On Mon, Apr 05, 2004 at 12:56:57PM +0100, Bruce Richardson wrote:
> On Mon, Apr 05, 2004 at 12:25:57PM +0100, Matthew Byng-Maddick wrote:
> > If on the other hand, you're checking a recipient, then you're checking
> > that the recipient will receive mail from this sender, so you *SHOULD*
> > use the address you were given and not <>.
> Well, that might be a nice extra feature but it is quite clearly not how
> Exim callout verification is intended to work.
You might be wanting to read the changelog for 4.31
> > There are legitimate reasons
> > for not accepting bounces to addresses that exist (ie. they should never
> > send mail, eg lists and forwarding-expanders etc).
> You are not doing yourself any credit, here. How can you reject "MAIL
> FROM <>" based on the recipient, when you haven't had the bloody
> recipient yet? If somebody rejects a "MAIL FROM: <>", "RCPT TO: XXX"

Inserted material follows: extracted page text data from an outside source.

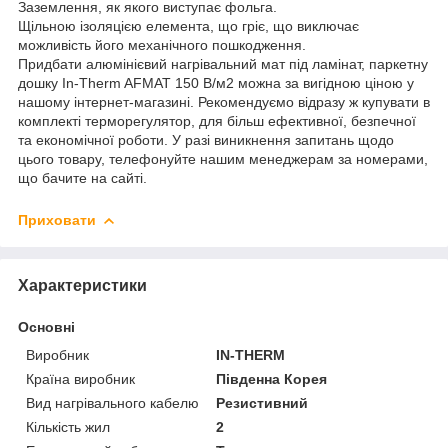
Заземлення, як якого виступає фольга.
Щільною ізоляцією елемента, що гріє, що виключає
можливість його механічного пошкодження.
Придбати алюмінієвий нагрівальний мат під ламінат, паркетну
дошку In-Therm AFMAT 150 В/м2 можна за вигідною ціною у
нашому інтернет-магазині. Рекомендуємо відразу ж купувати в
комплекті терморегулятор, для більш ефективної, безпечної
та економічної роботи. У разі виникнення запитань щодо
цього товару, телефонуйте нашим менеджерам за номерами,
що бачите на сайті.
Приховати
Характеристики
Основні
Виробник
IN-THERM
Країна виробник
Південна Корея
Вид нагрівального кабелю
Резистивний
Кількість жил
2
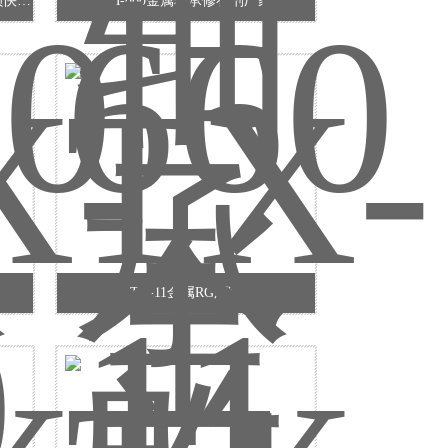
SM-660轴承、轴、壳、座内外径磨损快速修补剂厂家
SM-660金属轴承修补剂厂家
TX-11金属RG厂家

> pair, I don't care. The point is that they should never reject the
> "MAIL FROM: <>" line. Please read carefully and think.

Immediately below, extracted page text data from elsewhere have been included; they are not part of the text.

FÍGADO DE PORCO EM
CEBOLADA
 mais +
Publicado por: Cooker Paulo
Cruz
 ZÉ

I think we're talking cross-purposes here. I'm saying that the callout
shouldn't use <> because the recipient of the callout may know something
that you don't about why <>/<receiver-return-path> may not verify. Your
system rejected on the MAIL (which, by the way *MUST NOT* have a space
between the : and the < (according to both 0821 and 2821)), which is
very possibly broken behaviour anyway (because then that person can never
mail postmaster to tell you your system is broken), but what exim *should*
have done, IMO, is to cache the sender/recipient tuple (as it would have
sent them) with whatever it should have done, so that it is cacheing the
fact that *that* sender can never mail *that* recipient.

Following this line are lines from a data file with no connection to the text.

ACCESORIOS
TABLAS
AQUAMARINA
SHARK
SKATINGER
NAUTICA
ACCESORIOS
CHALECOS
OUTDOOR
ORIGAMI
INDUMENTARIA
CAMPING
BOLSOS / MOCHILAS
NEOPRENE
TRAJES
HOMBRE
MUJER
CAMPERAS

> Once again, with subtitles for the hard of thinking: Exim has changed
> its behaviour to pass on the original sender in the MAIL verb. This is
Once again, with subtitles for the hard of thinking: this is in the
changelog.
> clearly a bug. If the recipient server rejects the sender, Exim treats
No it's not.
> the server as broken and blackists it entirely, because it thinks it
> used '<>' as a sender. It is wrong and wrongfully blacklisting a
> perfectly functioning mail system.
This bit is just plain wrong. Where exim appears to be going wrong is in
not cacheing the tuple under that situation.